Scripture Readings, Nov. 3, 2024

31st Sunday in Ordinary Time

Deuteronomy 6:2-6

Hebrews 7:23-28

Mark 12:28b-34

What does it mean to love God with our whole heart, mind, soul and strength?

A few weeks ago, a group of women and I began to read a book by Henri Nouwen called “Life of the Beloved.” The preface of the book introduces us to Fred, a frustrated journalist, who has come to interview Nouwen. Nouwen recognizes Fred’s boredom and so asks Fred, “What is it that you really want in life? What is your dream?” To which Fred responds, “I want to write a novel,” but he has no time or money, plus he is uncertain if he has the “stuff” to write. Nouwen offers to provide him with space and money for his dream. Over the years, Fred never does produce a novel, but the two of them forge a deep friendship which spills over into Fred’s invitation to Nouwen to write a book for people like himself: young and searching for meaning.

“Speak to us about the deepest yearning of our hearts, about our many wishes, about hope; not about the many strategies for survival, but about trust. Speak to us about a vision larger than our changing perspectives and about a voice deeper than the clamoring of our mass media. Speak to us about God,” Fred insisted.

Pondering the challenge, Nouwen determines to write his book as a personal letter to Fred hoping young people will “listen in” on their conversation. Over the years, thousands have.

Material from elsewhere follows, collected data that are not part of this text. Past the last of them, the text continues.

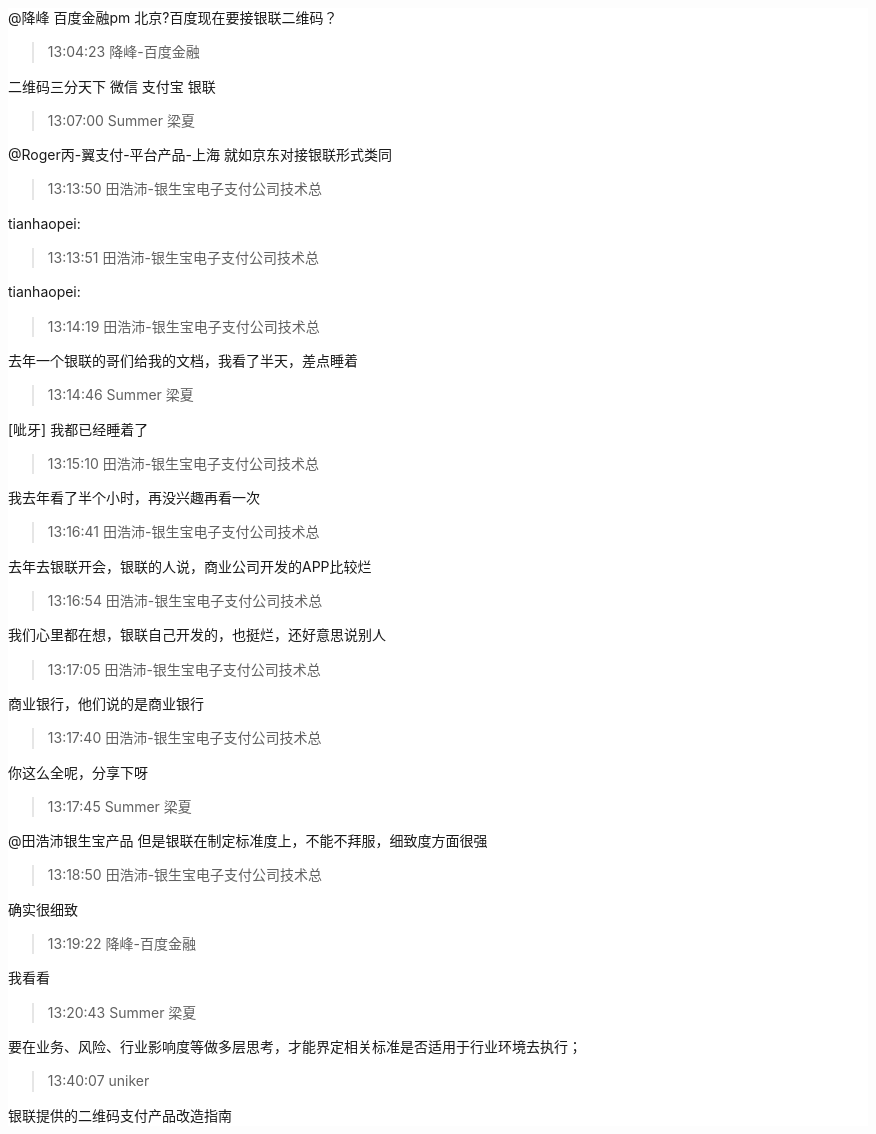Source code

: @降峰 百度金融pm 北京?百度现在要接银联二维码？  
   
> 13:04:23  降峰-百度金融  
   
二维码三分天下 微信 支付宝 银联  
   
> 13:07:00  Summer  梁夏  
   
@Roger丙-翼支付-平台产品-上海   就如京东对接银联形式类同  
   
> 13:13:50  田浩沛-银生宝电子支付公司技术总  
   
tianhaopei:  
   
> 13:13:51  田浩沛-银生宝电子支付公司技术总  
   
tianhaopei:  
   
> 13:14:19  田浩沛-银生宝电子支付公司技术总  
   
去年一个银联的哥们给我的文档，我看了半天，差点睡着  
   
> 13:14:46  Summer  梁夏  
   
[呲牙]  我都已经睡着了  
   
> 13:15:10  田浩沛-银生宝电子支付公司技术总  
   
我去年看了半个小时，再没兴趣再看一次  
   
> 13:16:41  田浩沛-银生宝电子支付公司技术总  
   
去年去银联开会，银联的人说，商业公司开发的APP比较烂  
   
> 13:16:54  田浩沛-银生宝电子支付公司技术总  
   
我们心里都在想，银联自己开发的，也挺烂，还好意思说别人  
   
> 13:17:05  田浩沛-银生宝电子支付公司技术总  
   
商业银行，他们说的是商业银行  
   
> 13:17:40  田浩沛-银生宝电子支付公司技术总  
   
你这么全呢，分享下呀  
   
> 13:17:45  Summer  梁夏  
   
@田浩沛银生宝产品  但是银联在制定标准度上，不能不拜服，细致度方面很强  
   
> 13:18:50  田浩沛-银生宝电子支付公司技术总  
   
确实很细致  
   
> 13:19:22  降峰-百度金融  
   
我看看  
   
> 13:20:43  Summer  梁夏  
   
要在业务、风险、行业影响度等做多层思考，才能界定相关标准是否适用于行业环境去执行；  
   
> 13:40:07  uniker  
   
银联提供的二维码支付产品改造指南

The word Nouwen reflects upon initially is the word “Beloved.” He gleans this word from the Baptism of Jesus, when the skies opened and he heard his Father’s voice saying, “You are my beloved son, in whom I am well pleased.” Reflecting upon the word “Beloved,” Nouwen is convinced that all of us, as our starting point in the spiritual life, must realize that we are beloved of God. Love starts there, realizing that God’s arms enfold each of us, that he counts every hair on our head, that he writes our names on the palms of his hand and that God hides us in the shelter of his wings.

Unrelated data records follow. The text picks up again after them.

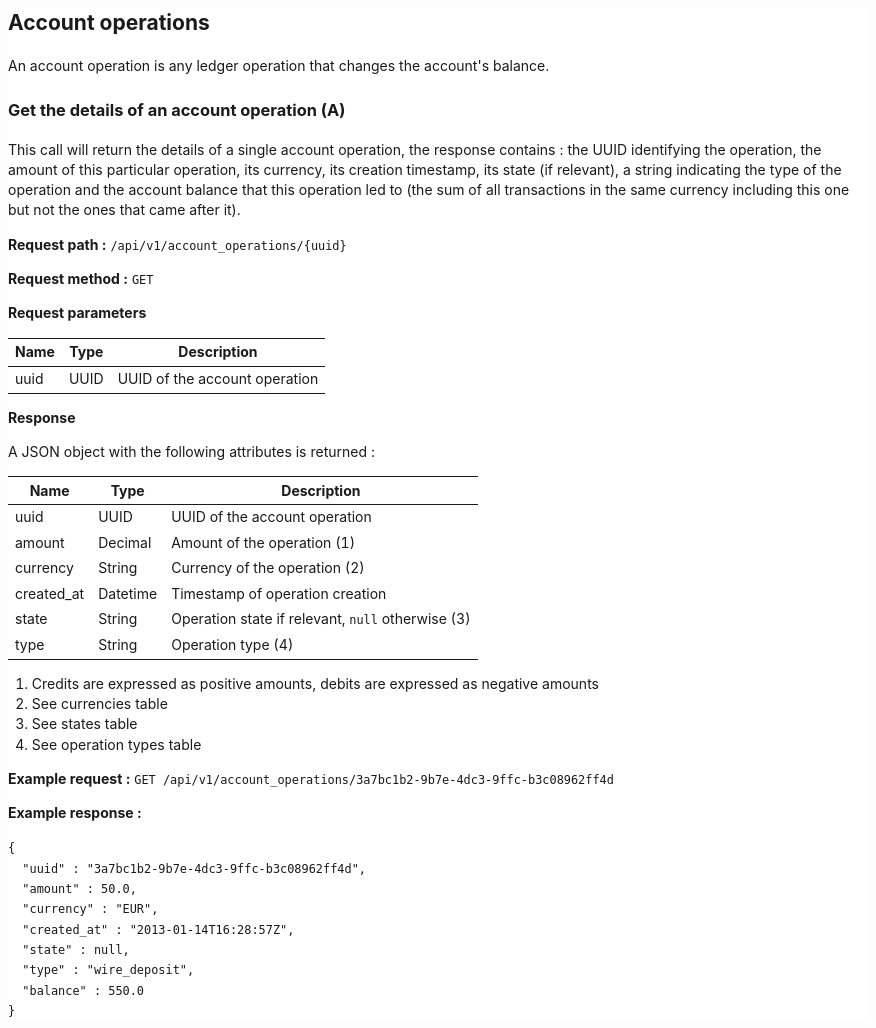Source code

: ## Account operations

An account operation is any ledger operation that changes the account's balance.

### Get the details of an account operation (A)
   
This call will return the details of a single account operation, the response contains : the UUID identifying the operation, the amount of this particular operation, its currency, its creation timestamp, its state (if relevant), a string indicating the type of the operation and the account balance that this operation led to (the sum of all transactions in the same currency including this one but not the ones that came after it).

**Request path :** `/api/v1/account_operations/{uuid}`

**Request method :** `GET`

**Request parameters**

| Name | Type | Description                   |
|------|------|-------------------------------|
| uuid | UUID | UUID of the account operation |

**Response**

A JSON object with the following attributes is returned :

| Name       | Type     | Description                                       |
|------------|----------|---------------------------------------------------|
| uuid       | UUID     | UUID of the account operation                     |
| amount     | Decimal  | Amount of the operation (1)                       |
| currency   | String   | Currency of the operation (2)                     |
| created_at | Datetime | Timestamp of operation creation                   |
| state      | String   | Operation state if relevant, `null` otherwise (3) |
| type       | String   | Operation type (4)                                |

 1. Credits are expressed as positive amounts, debits are expressed as negative amounts
 2. See currencies table
 3. See states table
 4. See operation types table
 
**Example request :** `GET /api/v1/account_operations/3a7bc1b2-9b7e-4dc3-9ffc-b3c08962ff4d`

**Example response :**
     
    {
      "uuid" : "3a7bc1b2-9b7e-4dc3-9ffc-b3c08962ff4d",
      "amount" : 50.0,
      "currency" : "EUR",
      "created_at" : "2013-01-14T16:28:57Z",
      "state" : null,
      "type" : "wire_deposit",
      "balance" : 550.0
    }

The Shema, the command to love God with all of one’s heart, soul and strength, emerges from a covenantal relationship that God established with his people, Israel. It is God who initiates this love, and it is our love which is given back to him. St. Mark employs the same law and only adds the part to love one’s neighbor as oneself.

When I receive the belovedness of God, then I can give it away. When I know the Lord’s favor, I can favor others. But, as Nouwen suggests, the greatest temptation to knowing we are beloved is self-rejection, when we believe in voices that call us worthless and unlovable. Then success, popularity and power are easily seen as attractive solutions to our own self-hatred. Then I can become arrogant because of my fear of being rejected.

The temptation when reading the law as the young scribe configures it is to think that to love God with the intensity of heart, mind, soul and strength can be one’s own doing. It cannot be that. We must find our place in union with the Beloved One, being filled with his love and his acceptance and his forgiveness that will touch us enough to give it to others.

We are too insecure otherwise. We want to hide and run from the invitation to be loved because we risk being exposed to our own fears, our own selfishness and deep caverns of longing for a world which cannot satisfy. But it is God who liberates us as we surrender to his abiding love. To love God with our whole heart has as its starting point prayer. For prayer will bring us into a relationship with Jesus it will bring us to renew our own baptismal covenant with a God who calls each of us son and daughter.

To love God with our whole mind challenges each of us to recognize the beauty and creativity of the mind. The mind longs for truth, but it needs to be awakened to emerge from dark habits. Difficult as it might be to break away from the harangue of social media and violent movies, we must. For St. Paul, who wrote his letter to the Philippians while in prison, encourages all of us to put our minds on whatever is true, honorable, just, pure, lovely and gracious. To think upon those things worthy of praise so that the God of peace will abide with us. (Philippians 4:8)

The soul is our whole self. It is where God exists in that virginal point where no evil can come. Yet, we sabotage the gift by sniffing out substitutes for God: power, material goods, accolades, things that cause our souls to be ill at ease, without peace. Those restless anxieties are simply God calling us back to our belovedness, back to spending time away from the noise of the world to the simple prayer room where the relationship with our precious Lord can be reestablished.

Finally, to love God with all our strength is to simply not give up. In the letter to the Hebrews, written to a weary Jewish Christian community who found the call of God just too hard, the writer invokes them to ponder Jesus Christ, their high priest who has passed through the travail of suffering for them, and who urges this community not to give up but to run the race with conviction and hope.

As the scribe suggests, to love God with intensity is worth more than any sacrifice. So let us take to heart the commandment to love God with intensity and our neighbor beyond ourselves. Let us examine where our hearts, minds and souls harbor, and let us bring them back to the place where we know we are beloved.